The week may have seen one of the most future-positive announcements of the national government in recent times, with tax incentives and initiatives to encourage employment, but how the proposals will actually matter is one that seems somewhat diminished in the real world.

The announcement of a reduced contribution to social security for permanent contracts is one of the biggest drives to encourage employment ever made by the government, as testified by the president, Mariano Rajoy, but the reality is that a company will still have to be able to afford to employ those workers, pay their salaries and stump up the contribution, the reality being a saving of nearly a couple of hundred euro per month, but at the expense of the cost of those new jobs, bearing in mind the minimum wage in spain stands at 752.85 euro per month, 9,034.20 per year, or 27,102.60 in total for the three year qualifying period of the scheme, a scheme. Given the calculations Rajoy himself made, based on the minimum wage, a company would save less than 600 euro in contributions for their 9,000 euro per annum commitment.

Similarly, the raising of the threshold for income tax was said to benefit 12 million workers once implemented in the election year of 2015, a proposal which was also to be tabled by the PSOE, but it was the threshold which was changed, increased from 11,121.20 euro to 12,000 euro. Across the Valencia region, the finance ministry state that some 44,822 workers would benefit from the adjustment, at the 1.9 million euro cost to the public purse, but the reality in the pockets of those workers who now qualify is a tax saving of just 42 euro, or 3.50 euro per month.

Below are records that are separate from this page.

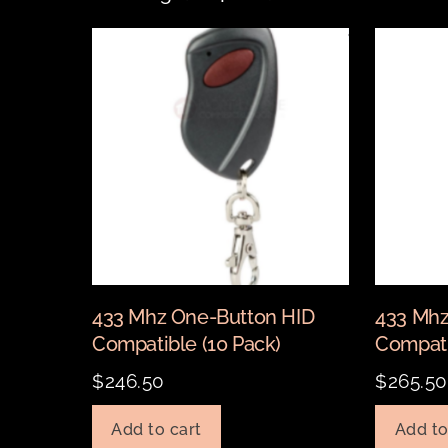
433 Mhz One-Button HID
433 Mhz
Compatible (10 Pack)
Compati
$
246.50
$
265.50
Add to cart
Add to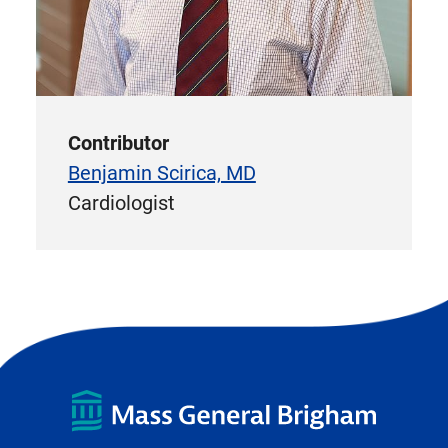
Contributor
Benjamin Scirica, MD
Cardiologist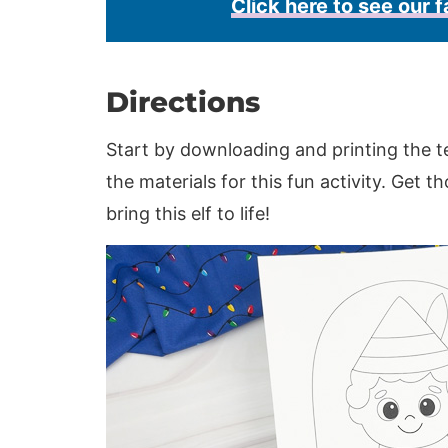
Click here to see our f
Directions
Start by downloading and printing the t
the materials for this fun activity. Get t
bring this elf to life!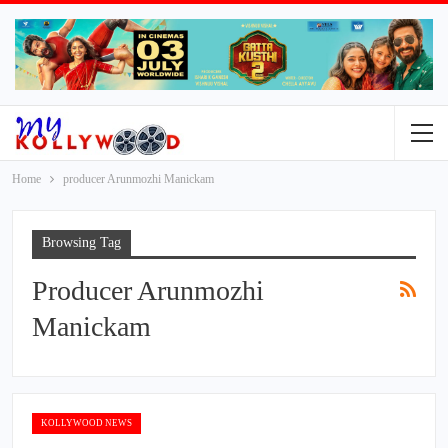
Home
producer Arunmozhi Manickam
Browsing Tag
Producer Arunmozhi
Manickam
KOLLYWOOD NEWS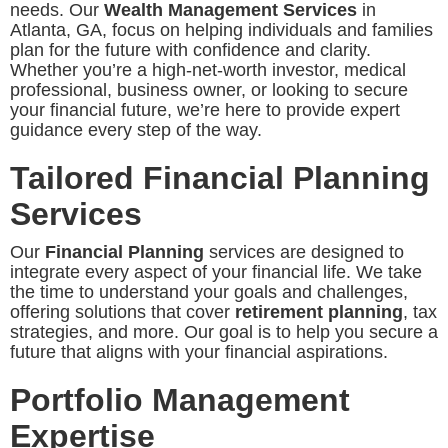
needs. Our
Wealth Management Services
in
Atlanta, GA, focus on helping individuals and families
plan for the future with confidence and clarity.
Whether you’re a high-net-worth investor, medical
professional, business owner, or looking to secure
your financial future, we’re here to provide expert
guidance every step of the way.
Tailored Financial Planning
Services
Our
Financial Planning
services are designed to
integrate every aspect of your financial life. We take
the time to understand your goals and challenges,
offering solutions that cover
retirement planning
, tax
strategies, and more. Our goal is to help you secure a
future that aligns with your financial aspirations.
Portfolio Management
Expertise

Of course any tax saving is of benefit to the workers who are struggling and is a positive move in the sense that before the last elections the Partido Popular vowed that they would not increase tax, only to make that their first priority once given the power of office, but the reality of how the changes will improve the quality of life for the millions unemployed and those who have found themselves homeless, starving and, in some cases, unable to face the future at all, remains to be a question that can only be answered once the changes are implemented and accepted. Similarly, the reasons given for increasing tax in the first place was to plug the void of debt, so careful consideration on how this move will put a burden on the finances of the country will no doubt be closely monitored by those with the power to choose.